• PROBLEM
Nothing but the lines from the one containing "本中心與國際防盲組織的低視能項目委員會的委員定期舉行會議，不斷研發及引" through the end of the entries should be set down, each exactly as written.

[Dataset entries]
# # #

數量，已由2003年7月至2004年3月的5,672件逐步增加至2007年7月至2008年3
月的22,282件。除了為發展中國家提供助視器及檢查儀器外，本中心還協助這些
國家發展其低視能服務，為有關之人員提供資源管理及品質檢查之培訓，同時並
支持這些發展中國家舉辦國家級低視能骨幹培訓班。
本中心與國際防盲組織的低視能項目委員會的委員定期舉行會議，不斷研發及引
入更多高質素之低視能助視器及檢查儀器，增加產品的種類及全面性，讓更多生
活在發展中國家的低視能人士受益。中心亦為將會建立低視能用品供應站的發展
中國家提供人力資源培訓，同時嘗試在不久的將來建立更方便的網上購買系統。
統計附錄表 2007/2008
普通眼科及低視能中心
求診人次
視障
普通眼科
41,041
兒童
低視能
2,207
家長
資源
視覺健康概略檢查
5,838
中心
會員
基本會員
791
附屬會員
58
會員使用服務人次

# # #

• SOLVED PROBLEM
本中心與國際防盲組織的低視能項目委員會的委員定期舉行會議，不斷研發及引
入更多高質素之低視能助視器及檢查儀器，增加產品的種類及全面性，讓更多生
活在發展中國家的低視能人士受益。中心亦為將會建立低視能用品供應站的發展
中國家提供人力資源培訓，同時嘗試在不久的將來建立更方便的網上購買系統。
統計附錄表 2007/2008
普通眼科及低視能中心
求診人次
視障
普通眼科
41,041
兒童
低視能
2,207
家長
資源
視覺健康概略檢查
5,838
中心
會員
基本會員
791
附屬會員
58
會員使用服務人次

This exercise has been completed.